PROJECT

研究プロジェクト

生成AIによる並列秘密計算コード自動生成に必要な基盤技術を確立する。

INFORMATION

プロジェクト情報

研究領域
基礎理論とシステム基盤技術の融合によるSociety 5.0のための基盤ソフトウェアの創出
研究課題名
AIの利活用による並列秘密計算コード自動生成
研究代表者
三輪 忍(電気通信大学 大学院情報理工学研究科 准教授)
研究期間
2026年4月〜2028年3月
BACKGROUND

研究背景

生成AIは逐次コード開発で大きく進展し、並列コード生成への応用も加速しています。

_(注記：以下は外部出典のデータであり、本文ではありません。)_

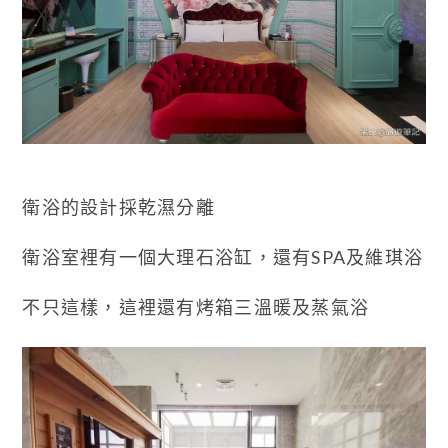
衛浴的設計採乾濕分離
衛浴室裡有一個大理石浴缸，還有SPA及維琪浴
不只這樣，這裡還有烤箱三溫暖及蒸氣浴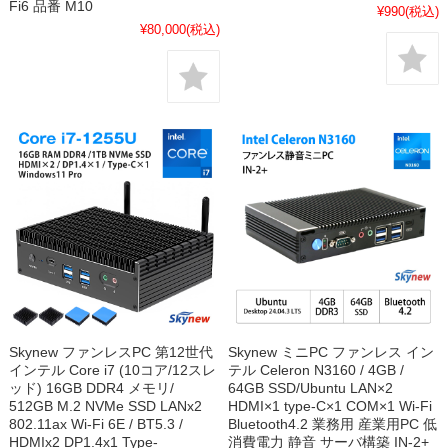
Fi6 品番 M10
¥990
(税込)
¥80,000
(税込)
Skynew ファンレスPC 第12世代
Skynew ミニPC ファンレス イン
インテル Core i7 (10コア/12スレ
テル Celeron N3160 / 4GB /
ッド) 16GB DDR4 メモリ/
64GB SSD/Ubuntu LAN×2
512GB M.2 NVMe SSD LANx2
HDMI×1 type-C×1 COM×1 Wi-Fi
802.11ax Wi-Fi 6E / BT5.3 /
Bluetooth4.2 業務用 産業用PC 低
HDMIx2 DP1.4x1 Type-
消費電力 静音 サーバ構築 IN-2+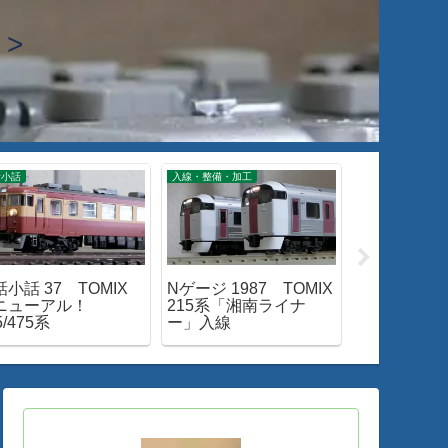
>
話小話
入線・整備・加工
閑話小話
小話 37 TOMIX
Nゲージ 1987 TOMIX
閑話小話 4
ニューアル！
215系「湘南ライナ
に･･･ EF66
5/475系
ー」入線
用離脱～廃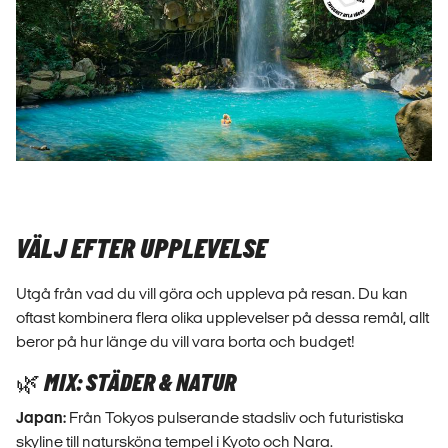
VÄLJ EFTER UPPLEVELSE
Utgå från vad du vill göra och uppleva på resan. Du kan
oftast kombinera flera olika upplevelser på dessa remål, allt
beror på hur länge du vill vara borta och budget!
🌿 MIX: STÄDER & NATUR
Japan:
Från Tokyos pulserande stadsliv och futuristiska
skyline till natursköna tempel i Kyoto och Nara.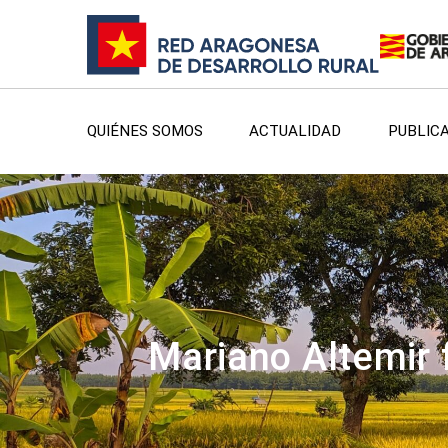
QUIÉNES SOMOS
ACTUALIDAD
PUBLIC
Mariano Altemir f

一方、複数TEE上で動作する並列秘密計算コードには、TEE固有APIの利用や安全なTEE間通信の実装が必要で、通常の並列コードをそのまま利用することはできません。

複数TEEを用いた並列計算機
CHALLENGES

3つの技術課題

コードを「作る」「確かめる」「守る」の3方向から、並列秘密計算の自動化に必要な技術を整備します。

AI

専用AIの開発

並列秘密計算コード生成と、性能オーバヘッドを抑えるコード最適化を担う専用AI技術を開発します。

TEST

テスト技術の高度化

並列実行特有の競合・デッドロック等を含むバグパターンを対象に、網羅的なテスト生成と品質改善を実現します。

SECURITY

安全性検証

AIへの攻撃耐性と生成コードの脆弱性を評価し、安全性評価結果をコード生成AIの改善へ還元します。

RESEARCH ITEMS

研究項目 A–G

2026年度は逐次秘密計算コードから研究を開始し、得られた成果をもとに2027年度に並列秘密計算コードへ拡張します。

MIWA GROUP / A

汎用生成AIの基本性能評価

ChatGPT等に秘密計算コード生成タスクを与え、機能的正確さ、性能、安全性の観点から生成コードを分析します。

MIWA GROUP / B

コード生成専用AIの開発

事前学習済みモデルを再学習し、コードデータセットやAPI仕様書を活用した秘密計算コード生成専用AIを開発します。

MIWA GROUP / C

コード最適化AIの開発

必要なセキュリティ仕様を満たしつつ実行時間を短縮するコードを生成するAIエージェントを開発します。

KASHIWA GROUP / D

網羅的テスト生成技術

既知のバグパターンを体系化し、Agentic Codingを用いて対応するテストケースを自動生成します。

KASHIWA GROUP / E

テスト品質向上技術

コード生成プロセス内部で生成されるテストコードを分析・評価し、プログラム生成精度の改善につなげます。

YANAI GROUP / F

秘密計算の理論的検討

TEEの安全性要件と攻撃者能力を計算量理論の観点から分析し、秘密計算で最低限保証すべき制約を明らかにします。

YANAI GROUP / G

AIと秘密計算コードの安全性評価

敵対的サンプルやバックドア攻撃、静的解析、ProVerif等を活用し、AIと生成コードの安全性を評価します。

SCHEME

研究の進め方

三輪グループがコード生成AIを開発し、生成コードを全体で共有。性能検証を三輪グループ、機能検証を柏グループ、安全性検証を矢内グループが担当し、各検証結果をAI開発へフィードバックします。